Doch sie bleiben Ausnahmeerscheinungen. Zu der seltenen Spezies weiblicher Rathausspitzen gehört Dietlind Tiemann. Die 59-jährige promovierte Wirtschaftswissenschaftlerin bestimmt seit 2003 an der Spitze der Kommunalverwaltung über die Geschicke der Stadt Brandenburg an der Havel. Dies mit Erfolg und Weitblick – letzteres nicht nur hinsichtlich der Entwicklung ihrer eigenen Stadt, sondern auch in Bezug auf die Frage, wie es mit der kommunalen Selbstverwaltung im Land Brandenburg künftig weitergehen soll.

Dietlind Tiemann macht aber auch vor, dass sich Frauen im klassisch männerdominierten Politikbetrieb ernsthaft behaupten können. Einfach ist das nicht, weil es den Frauen an Vorbildern für den Job im Rathaus fehlt und weil in ihren Lebenskonzepten das politische und berufliche Ziel „Bürgermeister“ nicht in dem Maße wie bei Männern verankert ist.

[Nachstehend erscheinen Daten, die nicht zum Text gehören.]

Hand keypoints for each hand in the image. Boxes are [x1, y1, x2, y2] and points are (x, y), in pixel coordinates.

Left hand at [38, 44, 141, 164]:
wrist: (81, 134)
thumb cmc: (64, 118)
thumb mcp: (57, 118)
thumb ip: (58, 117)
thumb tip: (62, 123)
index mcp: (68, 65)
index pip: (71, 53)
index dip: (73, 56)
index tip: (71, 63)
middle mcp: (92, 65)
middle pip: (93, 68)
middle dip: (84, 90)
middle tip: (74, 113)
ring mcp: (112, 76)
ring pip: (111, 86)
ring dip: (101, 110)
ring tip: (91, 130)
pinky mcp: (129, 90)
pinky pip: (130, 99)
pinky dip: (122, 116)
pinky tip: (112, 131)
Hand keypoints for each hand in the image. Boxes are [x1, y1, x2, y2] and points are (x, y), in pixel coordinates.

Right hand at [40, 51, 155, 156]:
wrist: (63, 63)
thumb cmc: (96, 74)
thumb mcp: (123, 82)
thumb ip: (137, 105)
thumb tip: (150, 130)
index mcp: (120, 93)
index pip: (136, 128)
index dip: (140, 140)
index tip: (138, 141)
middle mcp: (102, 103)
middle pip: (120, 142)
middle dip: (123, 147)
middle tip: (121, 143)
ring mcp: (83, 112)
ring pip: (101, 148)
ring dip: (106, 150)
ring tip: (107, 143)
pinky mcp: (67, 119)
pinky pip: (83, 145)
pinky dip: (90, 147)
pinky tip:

Frauen bringen wichtige Impulse ein

Wer wie die Autorinnen der unlängst vorgelegten Studie „Frauen führen Kommunen – Eine Untersuchung zu Bürgermeisterinnen und Bürgermeistern in Ost und West“ die Trommel für mehr Frauen in der Kommunalpolitik rührt, sieht sich stets einem Rechtfertigungsdruck ausgesetzt. Warum das Plädoyer für die Steigerung des Frauenanteils in den Rathäusern? Frauen sind mit Sicherheit nicht per se die besseren Politiker. Allerdings können sie aufgrund ihrer Orientierung auf mehrere Lebensbereiche und aufgrund unterschiedlicher Lebenserfahrungen wichtige Impulse und Sichtweisen in die Kommunalpolitik einbringen. Das kann dazu beitragen, die Qualität von Entscheidungen zu verbessern.

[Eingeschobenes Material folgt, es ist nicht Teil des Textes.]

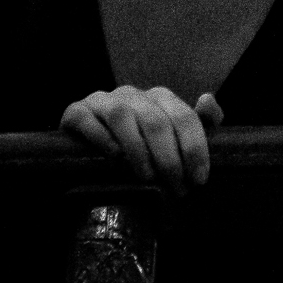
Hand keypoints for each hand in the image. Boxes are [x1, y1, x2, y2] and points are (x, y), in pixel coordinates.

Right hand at [63, 86, 223, 196]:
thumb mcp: (173, 138)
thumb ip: (198, 122)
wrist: (88, 154)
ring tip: (147, 177)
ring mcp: (102, 101)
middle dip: (169, 157)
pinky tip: (114, 158)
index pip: (184, 116)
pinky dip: (102, 138)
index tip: (199, 179)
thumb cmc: (139, 147)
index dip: (195, 148)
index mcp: (160, 97)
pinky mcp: (75, 112)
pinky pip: (87, 119)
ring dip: (138, 149)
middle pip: (156, 120)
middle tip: (175, 187)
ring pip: (122, 116)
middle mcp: (132, 94)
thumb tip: (207, 100)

Bei Dietlind Tiemann kommt hinzu, dass sie ab 1994 acht Jahre als Unternehmerin tätig war – ein Lebensabschnitt, der sie das konsequente Verfolgen gesetzter Ziele, das kluge Vorbereiten von Entscheidungen, geschicktes Verhandeln sowie das Führen von Menschen lehrte. Für ihren Start in die Kommunalpolitik bedeutete das einen wichtigen Vorteil. Ihre Partei, die CDU, fackelte jedenfalls nicht lange, als es 2002 galt, einen eigenen Kandidaten ins Rennen um den vakanten OB-Posten in Brandenburg an der Havel zu schicken. Tiemann siegte zwar nicht gleich im ersten Anlauf, aber beim ein Jahr später notwendigen erneuten kommunalpolitischen Urnengang schlug sie dann sechs Mitbewerber aus dem Feld.

Ihre Kür als erste Frau an der Stadtspitze, dazu noch aus dem Unionslager, war eine Sensation in Brandenburg an der Havel, undenkbar bis dahin im verkrusteten politischen Machtgefüge des Oberzentrums. Bei der OB-Wahl 2011 siegte Tiemann im ersten Wahlgang erneut souverän in allen Wahlkreisen der Stadt vor den Kandidaten von SPD, Die Linke, Bündnis 90/Die Grünen und der Piratenpartei Deutschland. Sicher kam ihr dabei auch zugute, dass das im Westen eher festgefügte Rollenverständnis Mann – Frau in den östlichen Bundesländern vielfach hinterfragt wird. Ihre zweite Amtszeit läuft bis 2019.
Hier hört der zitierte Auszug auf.